RAG - AgentScope

In AgentScope, RAG is composed of the following independently replaceable modules:

Module	Description
Parser	Splits a raw file into a list of `Section` objects, where each `Section` corresponds to a natural boundary in the source (PDF page, PPTX slide, Markdown heading block, whole image, etc.)
Chunker	Cuts `Section`s into the final `Chunk`s to be indexed; never merges across `Section`s
Embedding Model	Embeds a `Chunk`’s text or multimodal content into a vector
Vector Store	Connects to a vector database, stores `Chunk` vectors with metadata, and supports retrieval
KnowledgeBase handle	Binds together an embedding model, a vector store, and a collection, exposing `insert_document` / `search` / `list_documents` / `delete_document` as the one-stop entry point

This chapter focuses on using RAG in non-service scenarios — indexing files, retrieving knowledge, and integrating with an agent.
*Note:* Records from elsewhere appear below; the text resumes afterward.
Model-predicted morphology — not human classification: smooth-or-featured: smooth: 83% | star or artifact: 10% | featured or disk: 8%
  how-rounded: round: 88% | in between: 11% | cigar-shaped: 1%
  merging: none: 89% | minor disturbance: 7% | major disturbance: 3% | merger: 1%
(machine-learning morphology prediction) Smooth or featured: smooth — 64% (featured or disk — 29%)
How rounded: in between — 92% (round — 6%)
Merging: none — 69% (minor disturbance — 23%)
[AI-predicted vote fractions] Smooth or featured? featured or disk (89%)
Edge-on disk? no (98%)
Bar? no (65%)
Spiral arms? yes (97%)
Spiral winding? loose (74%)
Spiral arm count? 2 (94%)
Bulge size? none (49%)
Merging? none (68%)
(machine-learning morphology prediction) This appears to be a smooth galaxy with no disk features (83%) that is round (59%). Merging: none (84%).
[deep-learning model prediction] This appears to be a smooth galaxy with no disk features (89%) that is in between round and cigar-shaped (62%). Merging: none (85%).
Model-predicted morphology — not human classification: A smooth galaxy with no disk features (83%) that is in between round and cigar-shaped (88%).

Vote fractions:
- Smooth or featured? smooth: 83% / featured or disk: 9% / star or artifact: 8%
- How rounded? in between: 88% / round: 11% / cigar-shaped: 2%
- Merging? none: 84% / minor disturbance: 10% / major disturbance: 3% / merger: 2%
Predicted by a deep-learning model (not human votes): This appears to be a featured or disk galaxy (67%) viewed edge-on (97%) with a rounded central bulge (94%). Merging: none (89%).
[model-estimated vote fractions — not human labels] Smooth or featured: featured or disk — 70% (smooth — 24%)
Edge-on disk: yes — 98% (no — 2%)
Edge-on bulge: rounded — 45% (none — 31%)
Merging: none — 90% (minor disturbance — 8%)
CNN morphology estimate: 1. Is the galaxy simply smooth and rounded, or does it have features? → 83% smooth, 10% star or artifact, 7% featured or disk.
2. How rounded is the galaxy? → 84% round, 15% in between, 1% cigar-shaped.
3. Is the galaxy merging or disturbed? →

For embedding models and how to configure them, see the Embedding Model chapter; for the service version of RAG (with an HTTP service, file hosting, and distributed indexing), see RAG Service.

Existing Implementations

AgentScope ships out-of-the-box default implementations for every module, all inheriting from base classes so users can easily swap them out:

Parser

Class	Description	Supported File Types
`TextParser`	Text parser: the entire file is returned as a single `Section` and split downstream by a chunker	`text/plain` `text/markdown` `text/csv` `text/html` `text/x-rst` `application/json` `application/xml` `application/x-yaml`
`PDFParser`	PDF parser, one `Section` per page; the metadata carries a `page` field that starts at 1.	`application/pdf`
`PPTParser`	PowerPoint (`.pptx`) parser, walks slides in order: - text/tables are merged into the same `Section`, - images are read as standalone `DataBlock`s. The metadata carries a `slide` field that starts at 1.	`application/vnd.openxmlformats-officedocument.presentationml.presentation`
`ImageParser`	Image parser, reads the entire image as a single `Section`	`image/png` `image/jpeg` `image/gif` `image/bmp` `image/webp`
In development …

The PDF and PPT parsers depend on additional third-party libraries; install them in one shot with pip install agentscope[rag].

Chunker

Class	Description
`ApproxTokenChunker`	Splits text by approximate token count, without depending on any tokenizer. Approximation strategy: `len(text.encode("utf-8")) // 4`; multimodal `DataBlock`s pass through unchanged.
In development …

Embedding Model

See the Embedding Model chapter.

Vector Database

Class	Description
`QdrantStore`	Qdrant-based vector database implementation, supporting in-memory (`location=":memory:"`), local disk (`path=...`), and remote service (`url=...`) deployments
In development …

Using RAG

AgentScope recommends going through the KnowledgeBase handle as the entry point for RAG. It binds an embedding model, a vector store, a collection (and an optional metadata_filter for multi-tenant isolation) together and exposes only four operations:

Method	Description
`insert_document(chunks, document_id=None, document_metadata=None)`	Embeds and writes a batch of `Chunk`s as a single document; returns the `document_id`
`search(queries, top_k=5, score_threshold=None)`	Runs vector retrieval over a list of queries (`str` / `TextBlock` / `DataBlock`), with automatic deduplication and sorting
`delete_document(document_id)`	Removes every chunk of one document by its `document_id`
`list_documents()`	Returns a list of `DocumentSummary` entries for every document in this knowledge base

Indexing a File

Indexing a file goes through three steps — file parsing → chunking → embedding + insertion — one per module. The end-to-end flow:

Parse the file

Call the parser’s parse method to read the raw file into a list of Sections, where each Section corresponds to a natural boundary in the source (PDF page / PPT slide / image …).The file parameter of parse(file, filename) accepts both bytes and str:

bytes is treated as the raw file content;
str in a binary parser (PDFParser / PPTParser / ImageParser) is a filesystem path that the parser reads from disk for you;
str in TextParser is disambiguated at runtime — if the string names an existing file it is read and decoded with the configured encoding; otherwise it is used verbatim as pre-decoded text.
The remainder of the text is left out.